* [Document passage]:
When it comes to religion and spirituality, I still haven’t found what I’m looking for. The paint-by-numbers elements of most religious rituals leave me cold. I am not moved by scripture, nor am I frightened by hellfire and brimstone preachers – all fury, self-righteousness, and condemnation, their empty words matched by their outstretched empty palms.
In my darker and much more cynical moments, I wrestle with the notion of a human soul. Does a soul really exist, or is it something that we conjured up to serve as a salve?
And then I remember Bruce Springsteen.
I’ll hear “Born To Run” on the radio just as I hit 50 miles an hour on an open road, asphalt stretching endlessly into a cornflower blue sky. Or, if I’m really lucky, I’ll get to stand in a stadium with thousands of the faithful, screaming myself hoarse, clapping until my hands sting and grinning until my cheeks ache.
I saw Bruce Springsteen and the E Street Band shortly after the death of their saxophonist Clarence Clemons. As per usual, the band played “Tenth Avenue Freeze-Out,” a staple of the E Street catalog and requisite barn burner which features the lyric When the change was made uptown and the Big Man joined the band. This was the part of the show when Clemons kicked in with a sax solo, the entire audience broke out in goosebumps, and Bruce Springsteen’s face lit up with an almost child-like joy.
That night, however – the music dropped, Springsteen held out his mic and the audience launched into two whole minutes of the most raucous cheering and applause I have ever heard. (It looked and sounded something like this.)

* [Short exercise 1]:
Show every line of the listing that contains the word "this". Case counts.

* [Records to use]:
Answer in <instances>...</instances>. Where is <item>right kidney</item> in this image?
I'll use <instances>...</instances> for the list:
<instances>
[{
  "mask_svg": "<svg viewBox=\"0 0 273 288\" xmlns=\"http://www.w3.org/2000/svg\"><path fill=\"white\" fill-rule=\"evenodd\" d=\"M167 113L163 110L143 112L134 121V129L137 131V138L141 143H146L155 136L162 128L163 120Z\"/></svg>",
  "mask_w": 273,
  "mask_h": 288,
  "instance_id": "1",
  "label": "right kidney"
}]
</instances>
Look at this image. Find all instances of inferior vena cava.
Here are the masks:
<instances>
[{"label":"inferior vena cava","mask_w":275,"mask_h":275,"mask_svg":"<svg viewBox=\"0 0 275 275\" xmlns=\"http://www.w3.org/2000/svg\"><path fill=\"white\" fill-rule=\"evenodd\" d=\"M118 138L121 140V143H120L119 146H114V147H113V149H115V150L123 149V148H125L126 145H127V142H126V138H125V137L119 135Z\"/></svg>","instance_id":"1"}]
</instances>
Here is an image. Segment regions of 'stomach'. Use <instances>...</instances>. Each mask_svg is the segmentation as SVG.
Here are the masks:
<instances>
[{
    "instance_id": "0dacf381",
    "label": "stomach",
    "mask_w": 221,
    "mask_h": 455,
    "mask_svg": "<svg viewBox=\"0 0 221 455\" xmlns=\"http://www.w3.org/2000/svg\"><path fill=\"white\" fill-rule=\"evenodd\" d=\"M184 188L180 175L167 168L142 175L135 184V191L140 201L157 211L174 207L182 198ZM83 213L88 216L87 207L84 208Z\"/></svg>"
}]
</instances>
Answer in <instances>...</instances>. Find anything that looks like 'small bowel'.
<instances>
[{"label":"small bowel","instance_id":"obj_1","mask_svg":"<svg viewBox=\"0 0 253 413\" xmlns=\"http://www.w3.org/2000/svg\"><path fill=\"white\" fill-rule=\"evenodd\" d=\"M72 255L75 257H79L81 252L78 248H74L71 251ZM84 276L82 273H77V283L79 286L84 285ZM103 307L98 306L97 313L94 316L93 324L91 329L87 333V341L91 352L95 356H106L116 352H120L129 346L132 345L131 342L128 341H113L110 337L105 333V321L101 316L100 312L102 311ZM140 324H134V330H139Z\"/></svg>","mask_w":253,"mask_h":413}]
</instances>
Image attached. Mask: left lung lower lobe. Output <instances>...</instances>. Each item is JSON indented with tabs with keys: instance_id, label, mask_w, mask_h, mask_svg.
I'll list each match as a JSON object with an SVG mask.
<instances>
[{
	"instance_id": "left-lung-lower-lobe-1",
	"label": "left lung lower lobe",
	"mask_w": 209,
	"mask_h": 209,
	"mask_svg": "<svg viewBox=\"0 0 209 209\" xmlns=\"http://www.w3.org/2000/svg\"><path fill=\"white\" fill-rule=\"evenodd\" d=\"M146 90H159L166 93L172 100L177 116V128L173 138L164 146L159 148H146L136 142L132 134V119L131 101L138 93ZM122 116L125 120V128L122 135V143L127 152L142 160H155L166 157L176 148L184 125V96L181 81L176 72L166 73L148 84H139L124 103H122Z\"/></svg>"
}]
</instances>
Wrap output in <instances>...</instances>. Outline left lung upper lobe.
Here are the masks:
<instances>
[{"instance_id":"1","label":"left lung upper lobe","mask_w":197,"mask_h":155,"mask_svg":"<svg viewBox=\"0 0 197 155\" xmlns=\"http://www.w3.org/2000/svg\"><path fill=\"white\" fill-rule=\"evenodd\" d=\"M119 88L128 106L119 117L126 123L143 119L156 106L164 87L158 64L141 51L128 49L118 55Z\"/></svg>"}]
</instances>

* [Short exercise 2]:
Decide whether each statement agrees with the essay on Bruce Springsteen. Answer yes or no, and quote the words from the essay that decide it. (a) The writer saw the band shortly after the death of Clarence Clemons. (b) The audience cheered for five minutes. (c) The writer is moved by scripture.

* [Complete response 1]:
Answer in <instances>...</instances>. Where is <item>right kidney</item> in this image?
Look at this image. Find all instances of inferior vena cava.

* [Complete response 2]:
(a) Yes: "I saw Bruce Springsteen and the E Street Band shortly after the death of their saxophonist Clarence Clemons."
(b) No: "the audience launched into two whole minutes of the most raucous cheering and applause I have ever heard."
(c) No: "I am not moved by scripture"